_Problem:_
Extract all of the entries and set them down verbatim.

**** Dataset entries

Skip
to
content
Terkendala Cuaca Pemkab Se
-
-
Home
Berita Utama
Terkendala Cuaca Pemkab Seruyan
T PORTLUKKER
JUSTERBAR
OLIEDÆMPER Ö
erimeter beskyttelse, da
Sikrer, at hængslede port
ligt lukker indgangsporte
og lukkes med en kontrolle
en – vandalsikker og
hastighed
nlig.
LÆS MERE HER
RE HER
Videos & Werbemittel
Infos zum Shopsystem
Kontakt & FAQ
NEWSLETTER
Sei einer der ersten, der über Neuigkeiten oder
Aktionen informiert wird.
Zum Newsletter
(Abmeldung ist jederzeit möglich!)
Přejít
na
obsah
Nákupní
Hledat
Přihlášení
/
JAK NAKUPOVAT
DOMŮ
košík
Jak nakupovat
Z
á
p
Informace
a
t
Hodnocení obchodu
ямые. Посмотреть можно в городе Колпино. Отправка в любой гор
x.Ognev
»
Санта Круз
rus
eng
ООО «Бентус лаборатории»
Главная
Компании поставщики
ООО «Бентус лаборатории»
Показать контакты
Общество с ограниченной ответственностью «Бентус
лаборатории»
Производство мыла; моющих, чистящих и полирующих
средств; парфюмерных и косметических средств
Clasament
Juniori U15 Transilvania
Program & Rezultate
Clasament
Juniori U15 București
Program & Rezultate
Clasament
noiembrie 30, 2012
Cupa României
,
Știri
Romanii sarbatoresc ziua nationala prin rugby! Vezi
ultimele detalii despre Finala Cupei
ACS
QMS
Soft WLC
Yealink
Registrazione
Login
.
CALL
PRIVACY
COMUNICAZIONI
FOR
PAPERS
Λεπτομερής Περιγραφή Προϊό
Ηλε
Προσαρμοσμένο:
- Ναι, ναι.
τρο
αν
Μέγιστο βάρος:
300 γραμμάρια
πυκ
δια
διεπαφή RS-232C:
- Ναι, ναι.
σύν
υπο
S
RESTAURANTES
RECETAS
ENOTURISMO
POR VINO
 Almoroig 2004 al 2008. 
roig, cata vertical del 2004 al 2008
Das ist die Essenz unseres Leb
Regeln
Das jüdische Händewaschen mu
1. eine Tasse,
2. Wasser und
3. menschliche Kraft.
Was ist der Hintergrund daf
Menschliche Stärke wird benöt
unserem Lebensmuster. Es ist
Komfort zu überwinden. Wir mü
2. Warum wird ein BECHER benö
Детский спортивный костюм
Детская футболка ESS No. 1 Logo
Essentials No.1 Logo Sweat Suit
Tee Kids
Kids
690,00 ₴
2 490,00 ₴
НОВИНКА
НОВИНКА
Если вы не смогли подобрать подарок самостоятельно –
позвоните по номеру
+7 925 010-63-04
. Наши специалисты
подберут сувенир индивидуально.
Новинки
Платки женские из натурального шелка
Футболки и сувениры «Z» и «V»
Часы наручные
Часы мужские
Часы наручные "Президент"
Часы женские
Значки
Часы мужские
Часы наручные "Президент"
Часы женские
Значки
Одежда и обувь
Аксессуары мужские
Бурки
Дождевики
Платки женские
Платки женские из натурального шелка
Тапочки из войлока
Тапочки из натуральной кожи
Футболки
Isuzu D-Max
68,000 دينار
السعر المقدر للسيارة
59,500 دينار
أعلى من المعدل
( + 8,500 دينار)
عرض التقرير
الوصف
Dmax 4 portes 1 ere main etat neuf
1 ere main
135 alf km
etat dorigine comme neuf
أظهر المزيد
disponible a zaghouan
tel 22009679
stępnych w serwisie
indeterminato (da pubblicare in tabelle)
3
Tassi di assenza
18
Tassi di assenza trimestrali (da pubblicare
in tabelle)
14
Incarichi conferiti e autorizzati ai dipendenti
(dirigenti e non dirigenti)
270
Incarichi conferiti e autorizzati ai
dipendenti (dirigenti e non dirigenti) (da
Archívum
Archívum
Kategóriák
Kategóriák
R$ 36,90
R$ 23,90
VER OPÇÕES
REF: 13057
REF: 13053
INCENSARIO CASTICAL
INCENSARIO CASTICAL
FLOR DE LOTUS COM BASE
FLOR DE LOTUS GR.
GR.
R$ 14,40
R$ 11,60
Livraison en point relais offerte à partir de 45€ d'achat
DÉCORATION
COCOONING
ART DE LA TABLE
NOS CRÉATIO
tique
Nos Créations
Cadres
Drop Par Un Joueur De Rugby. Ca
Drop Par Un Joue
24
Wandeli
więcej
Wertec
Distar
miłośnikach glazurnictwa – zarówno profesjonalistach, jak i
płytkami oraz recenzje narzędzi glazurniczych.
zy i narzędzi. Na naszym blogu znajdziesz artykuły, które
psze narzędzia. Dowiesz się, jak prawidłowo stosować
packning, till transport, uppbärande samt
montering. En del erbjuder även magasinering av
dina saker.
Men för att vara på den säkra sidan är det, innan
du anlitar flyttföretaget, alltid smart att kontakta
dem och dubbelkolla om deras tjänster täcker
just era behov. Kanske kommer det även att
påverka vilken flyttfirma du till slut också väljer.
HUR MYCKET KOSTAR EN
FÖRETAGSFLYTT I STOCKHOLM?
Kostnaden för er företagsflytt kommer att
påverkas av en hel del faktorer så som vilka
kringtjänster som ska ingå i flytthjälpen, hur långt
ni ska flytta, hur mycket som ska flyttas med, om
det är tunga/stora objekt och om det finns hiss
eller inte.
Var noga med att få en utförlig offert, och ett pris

********

_Output below:_
Skip
to
content
Terkendala Cuaca Pemkab Se
-
-
Home
Berita Utama
Terkendala Cuaca Pemkab Seruyan
T PORTLUKKER
JUSTERBAR
OLIEDÆMPER Ö
erimeter beskyttelse, da
Sikrer, at hængslede port
ligt lukker indgangsporte
og lukkes med en kontrolle
en – vandalsikker og
hastighed
nlig.
LÆS MERE HER
RE HER
Videos & Werbemittel
Infos zum Shopsystem
Kontakt & FAQ
NEWSLETTER
Sei einer der ersten, der über Neuigkeiten oder
Aktionen informiert wird.
Zum Newsletter
(Abmeldung ist jederzeit möglich!)
Přejít
na
obsah
Nákupní
Hledat
Přihlášení
/
JAK NAKUPOVAT
DOMŮ
košík
Jak nakupovat
Z
á
p
Informace
a
t
Hodnocení obchodu
ямые. Посмотреть можно в городе Колпино. Отправка в любой гор
x.Ognev
»
Санта Круз
rus
eng
ООО «Бентус лаборатории»
Главная
Компании поставщики
ООО «Бентус лаборатории»
Показать контакты
Общество с ограниченной ответственностью «Бентус
лаборатории»
Производство мыла; моющих, чистящих и полирующих
средств; парфюмерных и косметических средств
Clasament
Juniori U15 Transilvania
Program & Rezultate
Clasament
Juniori U15 București
Program & Rezultate
Clasament
noiembrie 30, 2012
Cupa României
,
Știri
Romanii sarbatoresc ziua nationala prin rugby! Vezi
ultimele detalii despre Finala Cupei
ACS
QMS
Soft WLC
Yealink
Registrazione
Login
.
CALL
PRIVACY
COMUNICAZIONI
FOR
PAPERS
Λεπτομερής Περιγραφή Προϊό
Ηλε
Προσαρμοσμένο:
- Ναι, ναι.
τρο
αν
Μέγιστο βάρος:
300 γραμμάρια
πυκ
δια
διεπαφή RS-232C:
- Ναι, ναι.
σύν
υπο
S
RESTAURANTES
RECETAS
ENOTURISMO
POR VINO
 Almoroig 2004 al 2008. 
roig, cata vertical del 2004 al 2008
Das ist die Essenz unseres Leb
Regeln
Das jüdische Händewaschen mu
1. eine Tasse,
2. Wasser und
3. menschliche Kraft.
Was ist der Hintergrund daf
Menschliche Stärke wird benöt
unserem Lebensmuster. Es ist
Komfort zu überwinden. Wir mü
2. Warum wird ein BECHER benö
Детский спортивный костюм
Детская футболка ESS No. 1 Logo
Essentials No.1 Logo Sweat Suit
Tee Kids
Kids
690,00 ₴
2 490,00 ₴
НОВИНКА
НОВИНКА
Если вы не смогли подобрать подарок самостоятельно –
позвоните по номеру
+7 925 010-63-04
. Наши специалисты
подберут сувенир индивидуально.
Новинки
Платки женские из натурального шелка
Футболки и сувениры «Z» и «V»
Часы наручные
Часы мужские
Часы наручные "Президент"
Часы женские
Значки
Часы мужские
Часы наручные "Президент"
Часы женские
Значки
Одежда и обувь
Аксессуары мужские
Бурки
Дождевики
Платки женские
Платки женские из натурального шелка
Тапочки из войлока
Тапочки из натуральной кожи
Футболки
Isuzu D-Max
68,000 دينار
السعر المقدر للسيارة
59,500 دينار
أعلى من المعدل
( + 8,500 دينار)
عرض التقرير
الوصف
Dmax 4 portes 1 ere main etat neuf
1 ere main
135 alf km
etat dorigine comme neuf
أظهر المزيد
disponible a zaghouan
tel 22009679
stępnych w serwisie
indeterminato (da pubblicare in tabelle)
3
Tassi di assenza
18
Tassi di assenza trimestrali (da pubblicare
in tabelle)
14
Incarichi conferiti e autorizzati ai dipendenti
(dirigenti e non dirigenti)
270
Incarichi conferiti e autorizzati ai
dipendenti (dirigenti e non dirigenti) (da
Archívum
Archívum
Kategóriák
Kategóriák
R$ 36,90
R$ 23,90
VER OPÇÕES
REF: 13057
REF: 13053
INCENSARIO CASTICAL
INCENSARIO CASTICAL
FLOR DE LOTUS COM BASE
FLOR DE LOTUS GR.
GR.
R$ 14,40
R$ 11,60
Livraison en point relais offerte à partir de 45€ d'achat
DÉCORATION
COCOONING
ART DE LA TABLE
NOS CRÉATIO
tique
Nos Créations
Cadres
Drop Par Un Joueur De Rugby. Ca
Drop Par Un Joue
24
Wandeli
więcej
Wertec
Distar
miłośnikach glazurnictwa – zarówno profesjonalistach, jak i
płytkami oraz recenzje narzędzi glazurniczych.
zy i narzędzi. Na naszym blogu znajdziesz artykuły, które
psze narzędzia. Dowiesz się, jak prawidłowo stosować
packning, till transport, uppbärande samt
montering. En del erbjuder även magasinering av
dina saker.
Men för att vara på den säkra sidan är det, innan
du anlitar flyttföretaget, alltid smart att kontakta
dem och dubbelkolla om deras tjänster täcker
just era behov. Kanske kommer det även att
påverka vilken flyttfirma du till slut också väljer.
HUR MYCKET KOSTAR EN
FÖRETAGSFLYTT I STOCKHOLM?
Kostnaden för er företagsflytt kommer att
påverkas av en hel del faktorer så som vilka
kringtjänster som ska ingå i flytthjälpen, hur långt
ni ska flytta, hur mycket som ska flyttas med, om
det är tunga/stora objekt och om det finns hiss
eller inte.
Var noga med att få en utförlig offert, och ett pris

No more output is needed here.